In October of Gautt's freshman year, Wilkinson refunded the private money and gave Gautt an athletic scholarship.
As OU's first black gridder he played in 1957, '58, and '59 there were many problems to overcome. He couldn't eat in certain restaurants, couldn't stay in certain hotels.
Wilkinson made sure the Sooners stayed away from those places. He was a Gautt backer through and through.
"If not for Bud, I wouldn't have been able to make it at Oklahoma," said Gautt, who still stays in contact with Wilkinson. "He was sort of my psychologist. I was on the couch once a week, talking about things I as a youngster perceived may or may not have been true. He was very supportive. He seemed to understand me."
Gautt wasn't on any mission at OU. He was just a person who wanted to study hard and play football.
"At the time I was going through it, I thought of myself as one guy who was struggling. Not many were in my corner," he said.
GAUTT WOUND up the best fullback in the Big Eight his final two years, and he was a standout linebacker. In 1985, he was voted into the Orange Bowl Hall of Fame.
"There were many more positives than negatives at Oklahoma," Gautt said. "I can understand now why some people would have fear and misgivings and misunderstandings. It helps to be more mature."
In 1987, Gautt was awarded OU's distinguished service citation, the university's highest honor.
"Tears welled up. It was obvious I was caught up in the moment," Gautt said. "I had to stop talking. It was quite humbling."

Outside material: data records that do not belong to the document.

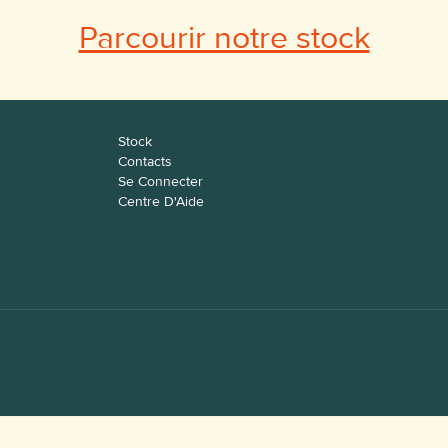
Parcourir notre stock
Stock
Contacts
Se Connecter
Centre D'Aide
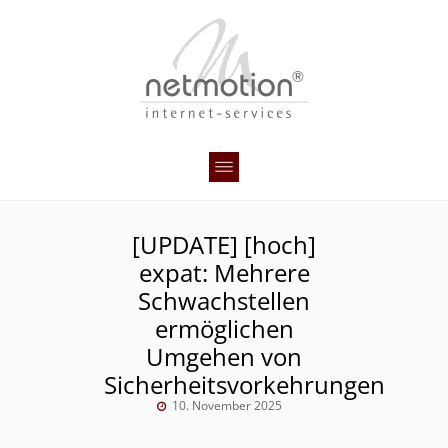
[UPDATE] [hoch]
expat: Mehrere
Schwachstellen
ermöglichen
Umgehen von
Sicherheitsvorkehrungen
10. November 2025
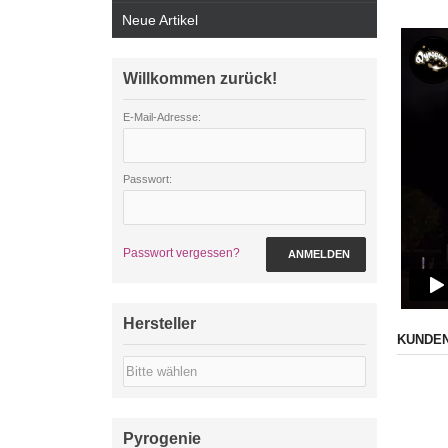
Neue Artikel
Willkommen zurück!
E-Mail-Adresse:
Passwort:
Passwort vergessen?
ANMELDEN
Hersteller
KUNDEN
Pyrogenie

Gautt holds no bitterness toward those who were prejudiced in the '50s.
"If you think with bitterness, that hurts you," he said. "I don't need to be bitter. I've got the rest of my life to be happy and enjoy myself. It would not serve me to be bitter. Life is too short."
To that end, Gautt tries to make sure he'll have a long life. He works out vigorously and stays in shape.
"WHEN I WORKED on the campus at Missouri, there was the opportunity to play racquetball and handball," he said. "I bought into a track, a stairstep master. I have a cholesterol problem. I want to make sure I do some perspiring and try to keep it down. I watch it."
He doesn't know what the future holds. He just knows he's happy to be working at the Big Eight and happy to be living here.
"I take it a day at a time," Gautt said. "I don't have any great expectations. I just want to do a job and do it the best I can."